Was I good at it? Hell no. Never professed I would be. Did I like it? Line cooking? Not so much, but it was all in the experience for me, not the love of the game. I will admit that a static menu, while easier to learn, becomes about as intimate as making a test tube baby after a while. No fault of the restaurant- it is all about consistency , keeping regular customers happy and it proves useful for brand recognition. I can’t even have the same coffee bean day after day, so my craving for variety naturally follows to my culinary urges (Hence, the infamous statement from Brian, “She never makes the same thing twice unless I make her write it down”). Lesson learned- Jen needs more hands-on creative excitement, less lining up of tickets on the rail.

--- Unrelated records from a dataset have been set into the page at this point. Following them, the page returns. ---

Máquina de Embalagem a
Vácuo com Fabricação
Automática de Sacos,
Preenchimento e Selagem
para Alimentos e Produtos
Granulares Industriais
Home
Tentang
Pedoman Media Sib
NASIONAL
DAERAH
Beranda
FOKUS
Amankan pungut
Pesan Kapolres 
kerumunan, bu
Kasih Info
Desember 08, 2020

Will I work in another restaurant? Not saying at this point. I will always be in the food arena and will always have high standards for what is on my plate.
Ah, sights, sounds and smells of Santa Fe! Let me know when you make it to Bandelier (http://en.wikipedia.org/wiki/Bandelier_National_Monument)and the kivas–the trail stays cooler than the surrounding area, so it’s a good place to hide out if it actually gets too hot for you. Can it ever get to hot for you?

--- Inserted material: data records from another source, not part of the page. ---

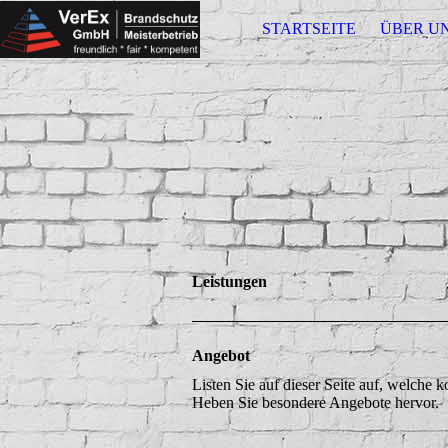
STARTSEITE
ÜBER U
Leistungen
Angebot
Listen Sie auf dieser Seite auf, welche 
Heben Sie besondere Angebote hervor.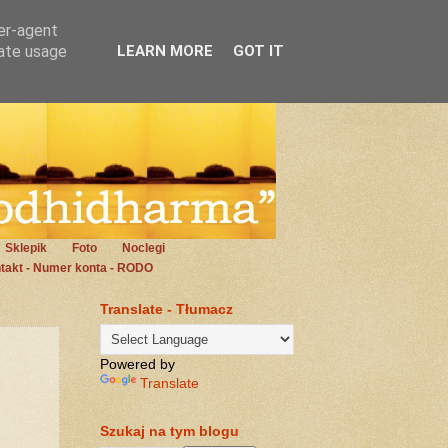
ser-agent
rate usage
LEARN MORE
GOT IT
Sklepik
Foto
Noclegi
takt - Numer konta - RODO
Translate - Tłumacz
Powered by
Translate
Szukaj na tym blogu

Hey, there used to be a place in North Portland called Sohbet that offered a Sexi Mexi, a sort of chili pepper latte. I’ve never been so awake.
And PS, the hotter cultures use ample chilies to step up sweat production and act as vasodilators. Could be an interesting training strategy at the gym. So, get down to that farmer’s market and load up on Anaheims!
Anna
Anna,
I hear about the chile and sweat thing- it makes sense!
We skirted Bandelier on the way to Las Conchas and could not bring Ellie through the park, unfortunately, so we waved and kept going. Las Conchas was stunning, a sweet surprise. Will set up a web alum for you to see.
Wow! Did not know you were planning on moving. New Mexico is a wonderful place. Good area for biking too!
Take Care and have a wonderful time.